Texto do exercício:
O Supremo Tribunal Federal (STF) dará continuidade, na próxima quarta-feira (1º), à análise de aspectos da Lei de Improbidade Administrativa, que foi modificada pelo Congresso em 2021. A norma visa punir irregularidades na gestão de recursos públicos e, nesta semana, o plenário já decidiu sobre importantes questões, mas a definição sobre as regras de prescrição ainda está pendente.

Principais decisões da Corte

Durante as duas sessões recentes, os ministros chegaram a um consenso sobre diversos pontos da lei, incluindo:

  • Perda da função pública: A sanção pode ser aplicada não apenas ao cargo ocupado pelo condenado, mas também a outros vínculos com a Administração Pública.
  • Suspensão dos direitos políticos: Foi invalidada a possibilidade de reduzir o prazo da sanção considerando o intervalo entre a decisão colegiada e a condenação definitiva.

Conjunto de tarefas:
1: Transcreva fielmente o trecho do texto sobre a Lei de Improbidade Administrativa que começa em "O Supremo Tribunal" e termina em "ainda está pendente.".
2: Dê continuidade ao texto sobre a Lei de Improbidade Administrativa a partir da última frase apresentada.

Dados de estrutura a partir do movimento
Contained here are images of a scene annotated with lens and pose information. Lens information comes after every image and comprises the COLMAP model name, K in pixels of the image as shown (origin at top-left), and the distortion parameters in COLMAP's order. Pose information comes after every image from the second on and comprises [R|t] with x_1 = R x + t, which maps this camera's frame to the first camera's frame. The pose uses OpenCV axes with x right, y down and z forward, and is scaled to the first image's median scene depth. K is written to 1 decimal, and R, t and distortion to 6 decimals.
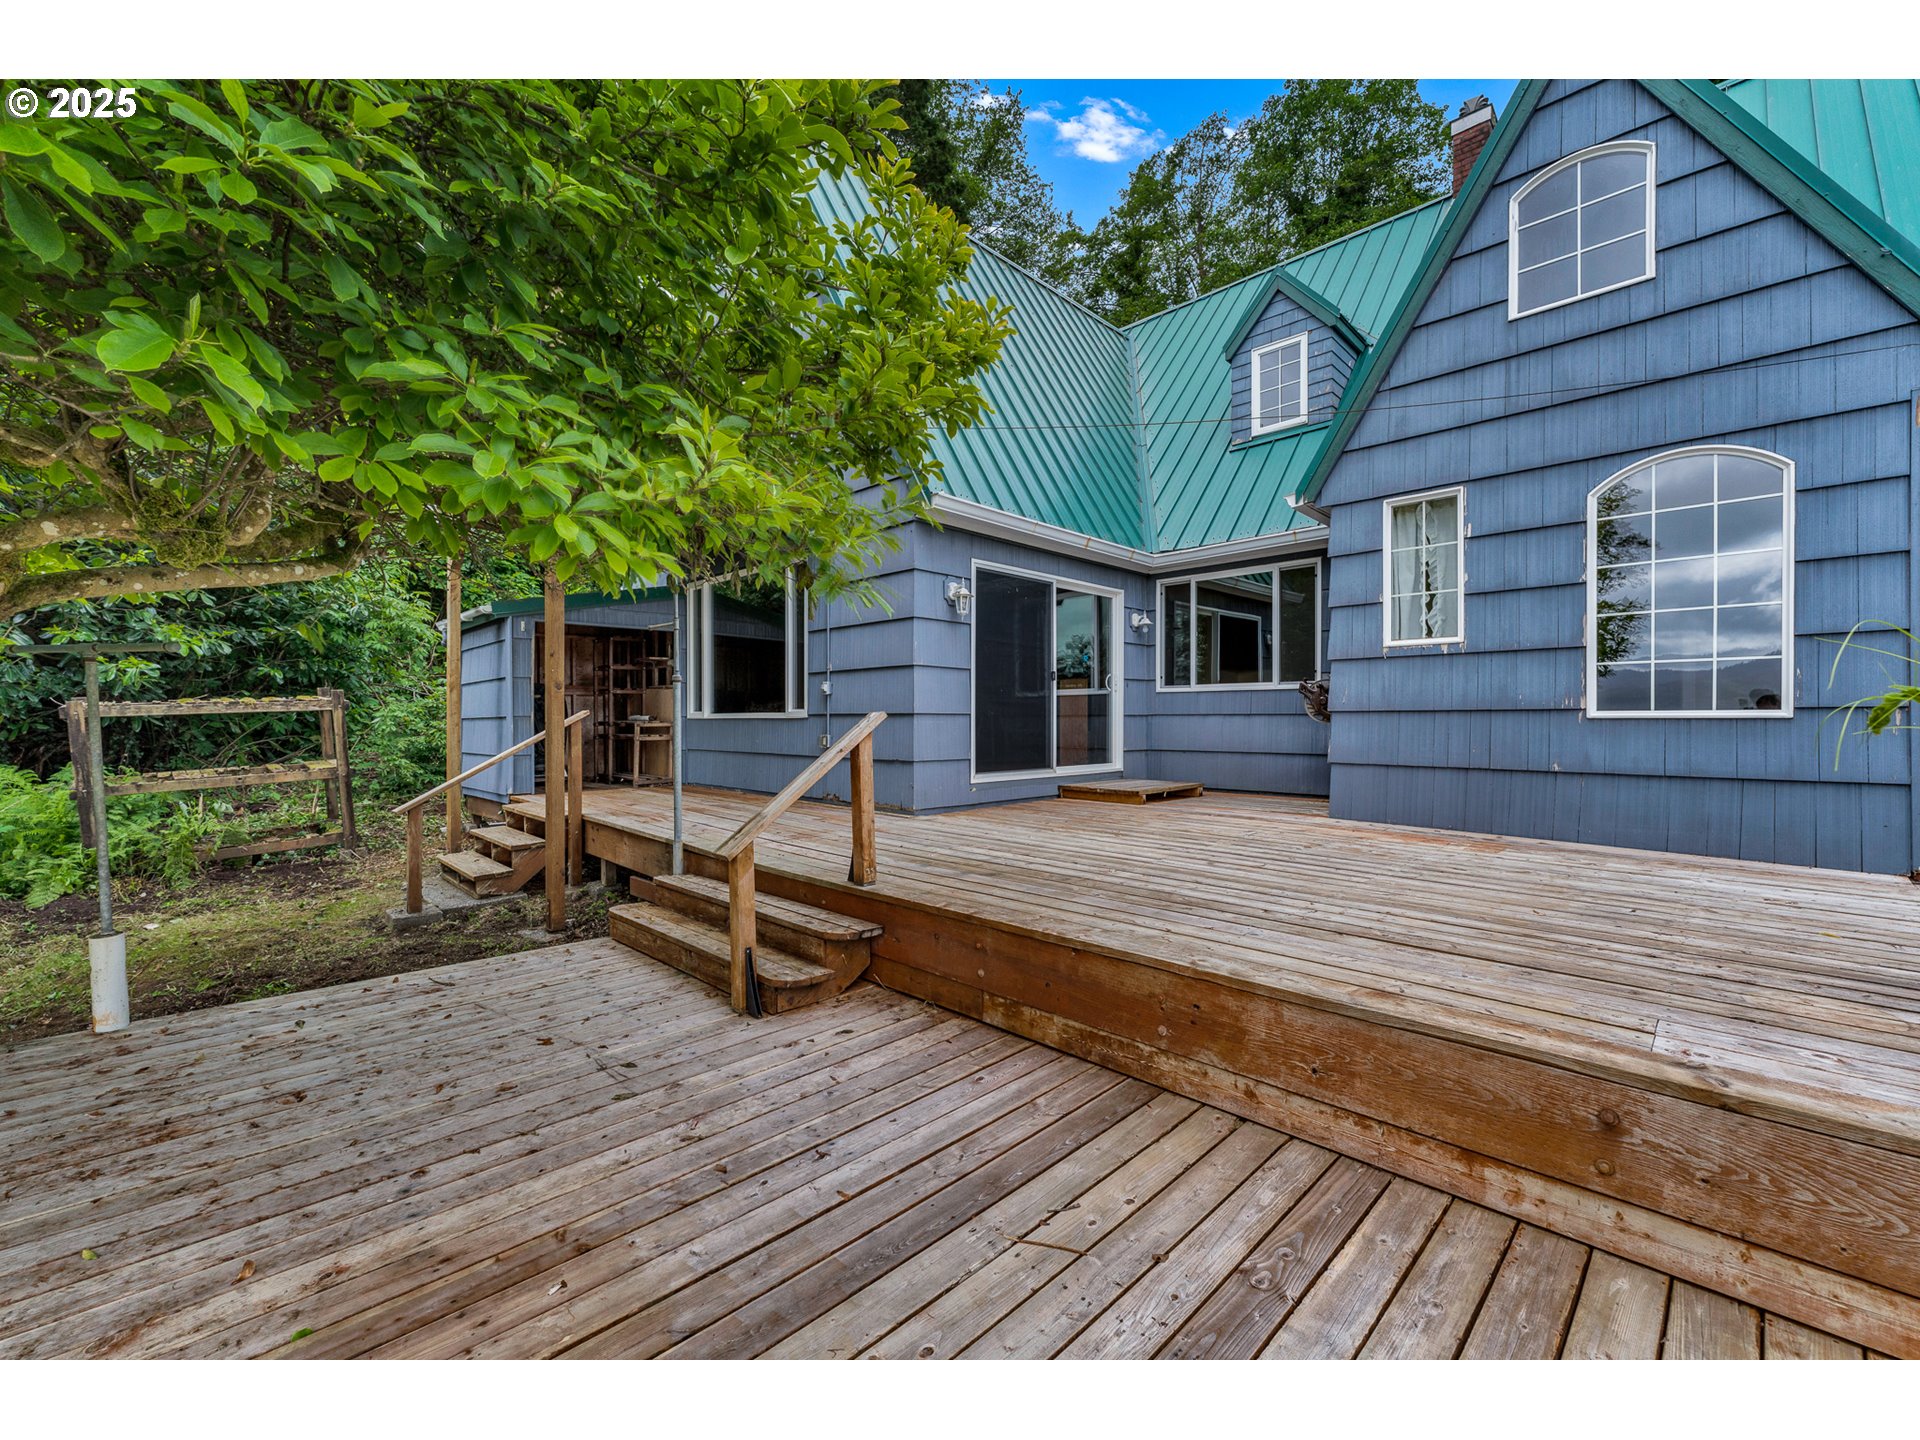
lens RADIAL K [[781.5, 0, 950.3], [0, 781.5, 727.0], [0, 0, 1]] dist [-0.003537, 0.000186]
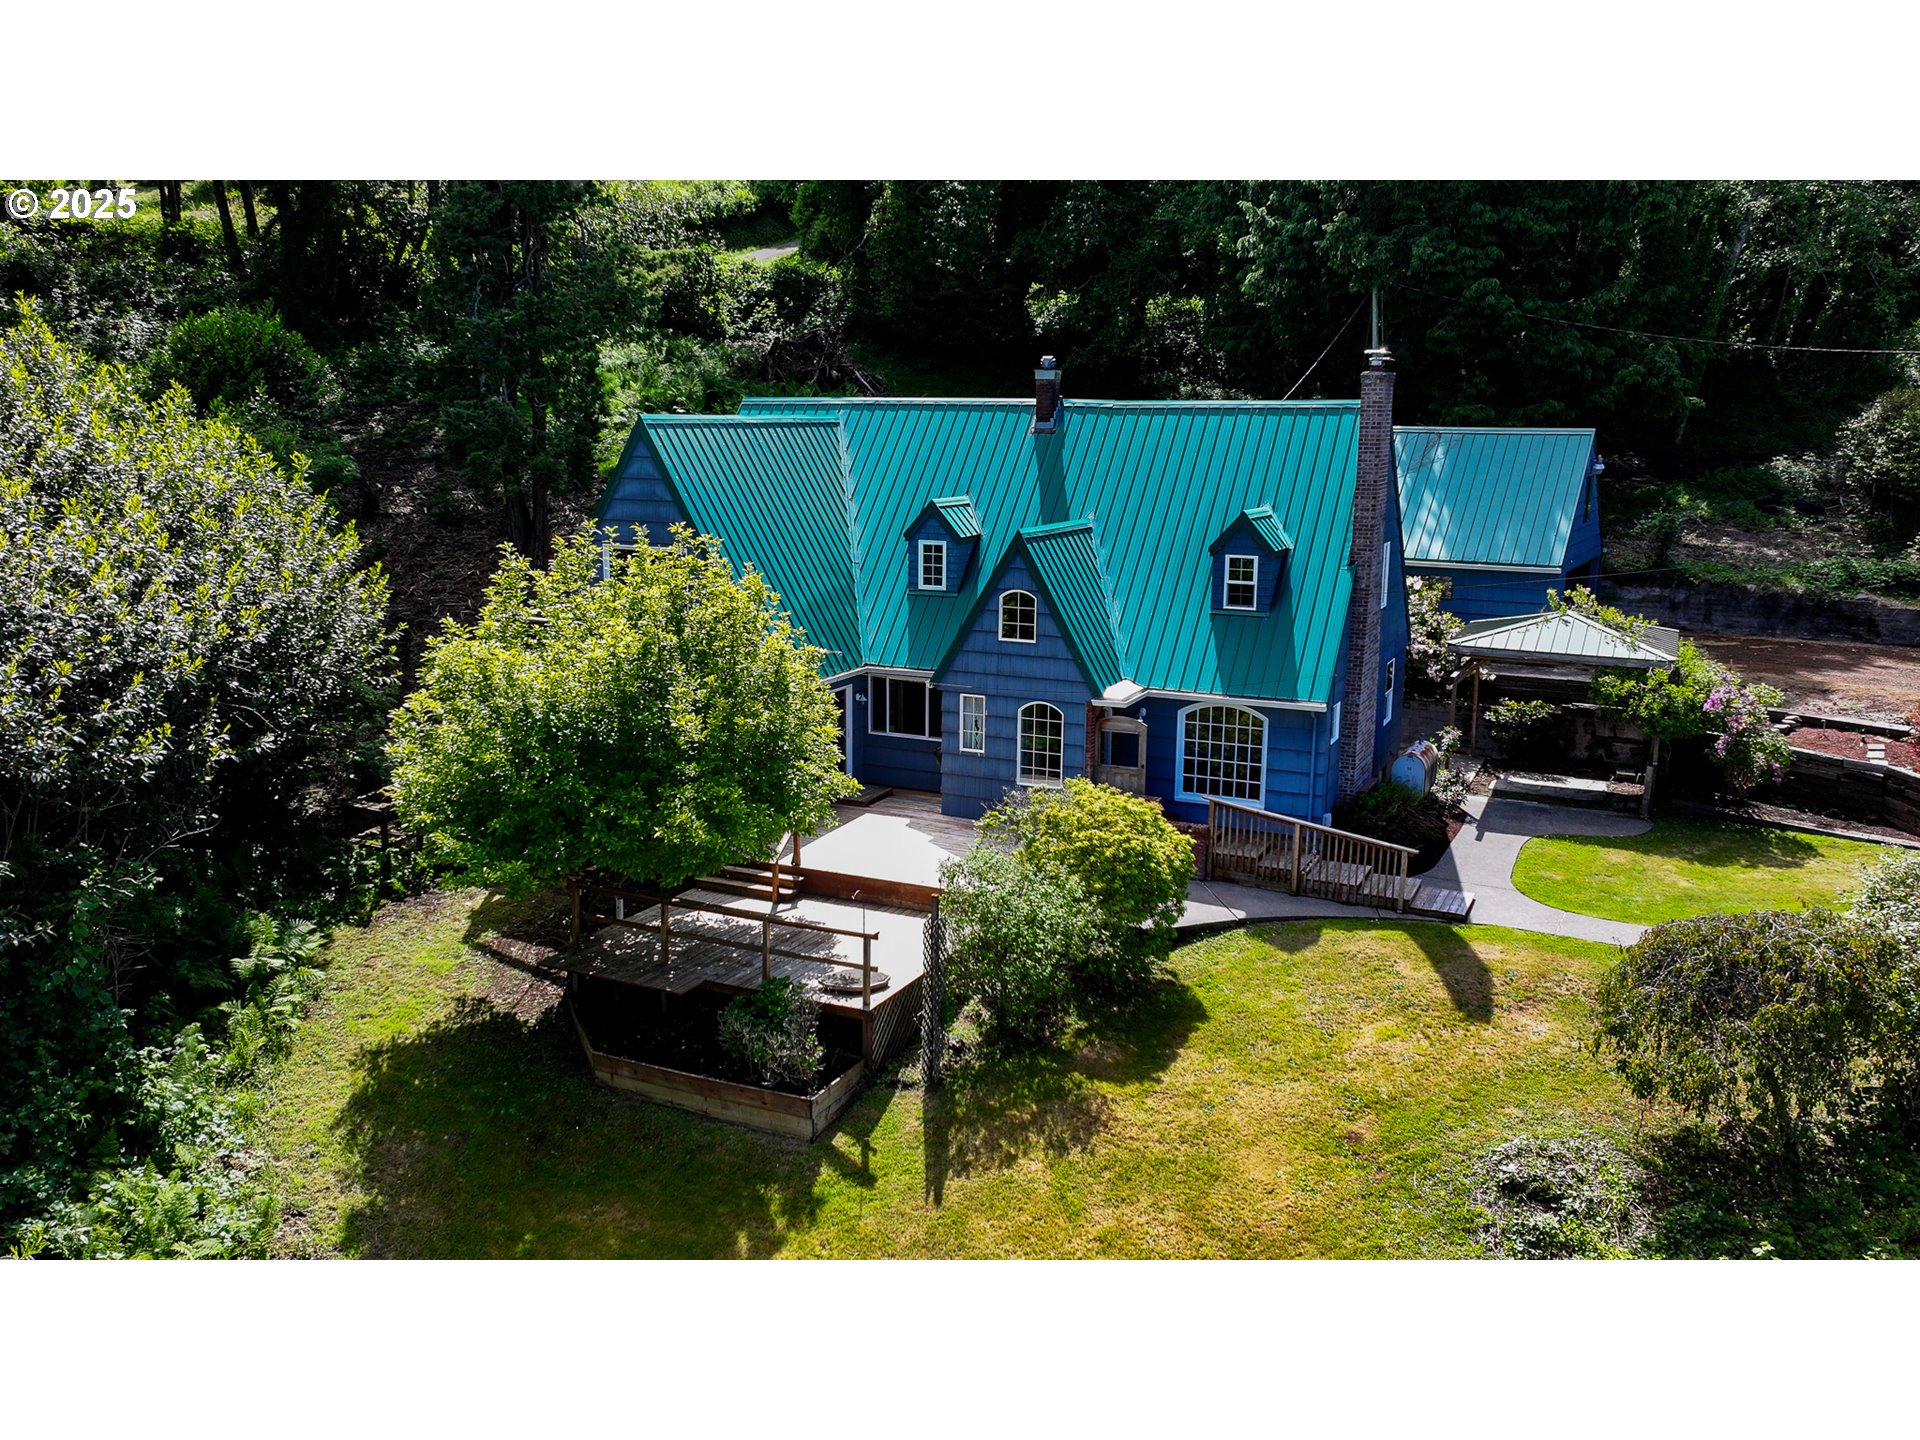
lens RADIAL K [[1528.9, 0, 958.5], [0, 1528.9, 709.7], [0, 0, 1]] dist [0.000027, -0.002370]
pose [[0.939348, -0.060787, 0.337535, -0.950934], [-0.005381, 0.981435, 0.191721, -1.004424], [-0.342923, -0.181909, 0.921582, -3.018951]]
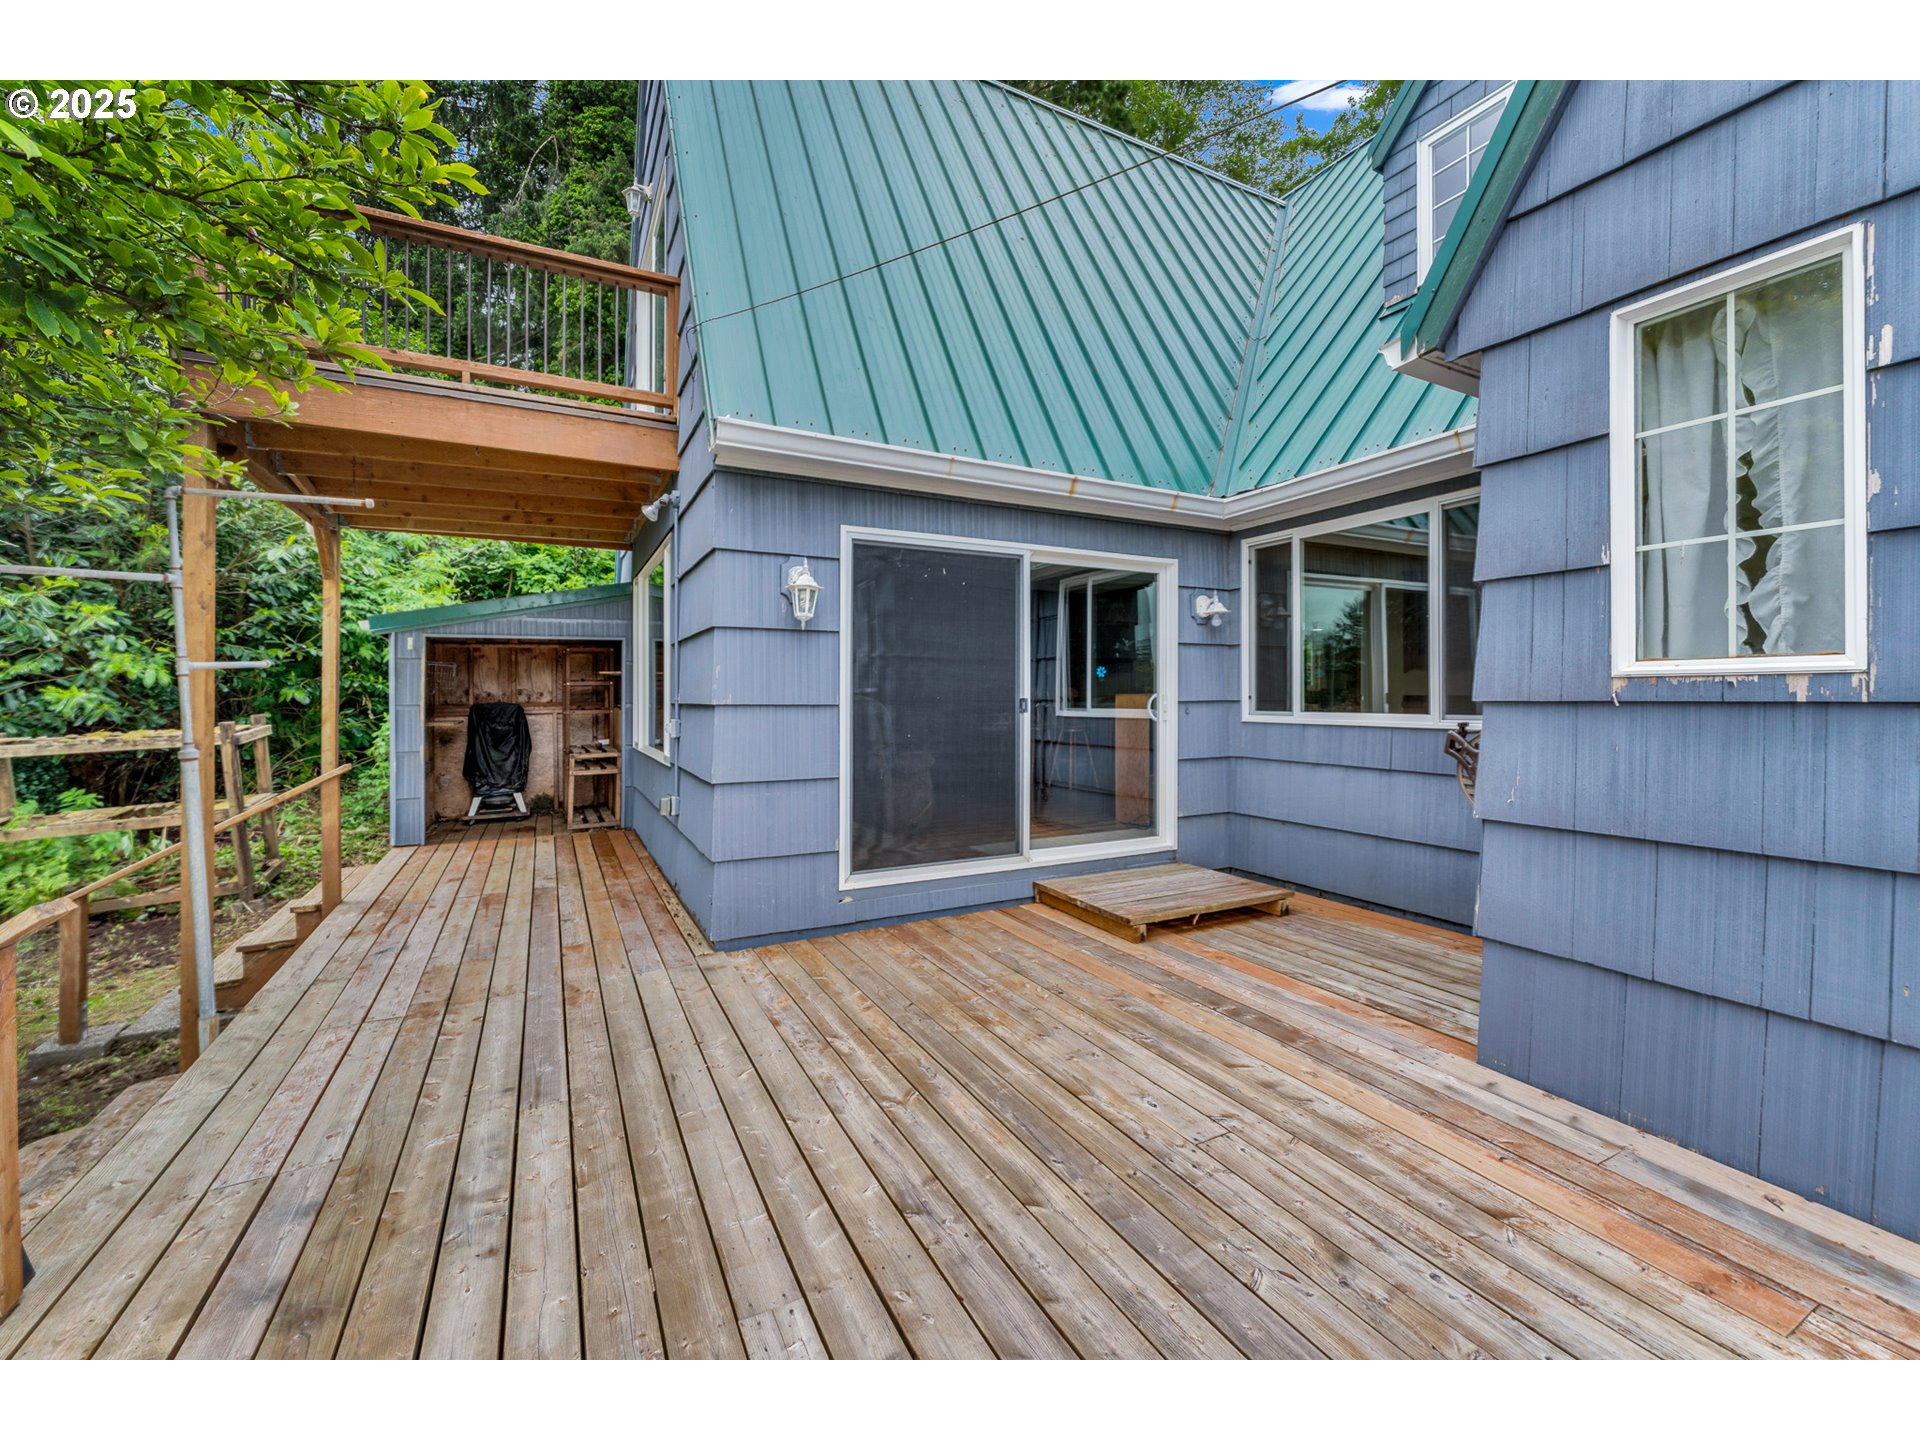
lens RADIAL K [[781.5, 0, 959.9], [0, 781.5, 702.4], [0, 0, 1]] dist [-0.003537, 0.000186]
pose [[0.955877, -0.001361, -0.293765, 0.295661], [0.000964, 0.999998, -0.001497, -0.074679], [0.293766, 0.001148, 0.955877, 0.435213]]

Respostas:
1:
O Supremo Tribunal Federal (STF) dará continuidade, na próxima quarta-feira (1º), à análise de aspectos da Lei de Improbidade Administrativa, que foi modificada pelo Congresso em 2021. A norma visa punir irregularidades na gestão de recursos públicos e, nesta semana, o plenário já decidiu sobre importantes questões, mas a definição sobre as regras de prescrição ainda está pendente.

2:
  • Indisponibilidade de bens: A medida pode ser decretada sem a necessidade de ouvir o réu previamente se houver risco à eficácia do bloqueio.
  • Inconstitucionalidade de regras: Foi considerada inconstitucional a norma que limitava o enquadramento de atos de improbidade a uma única modalidade de ação ilícita.
  • Cobrança de ressarcimento: Anulou-se a exigência de que o Ministério Público consultasse o Tribunal de Contas sobre o valor do dano a ser ressarcido.
  • Ação de improbidade: Definiu-se que essa ação não pode substituir a ação civil pública.
  • Absolvição penal: O entendimento é que a absolvição penal impede a tramitação da ação de improbidade apenas em casos específicos.

No mês passado, a Corte reafirmou que a caracterização de atos de improbidade requer a comprovação de dolo, ou seja, a intenção de agir de forma irregular.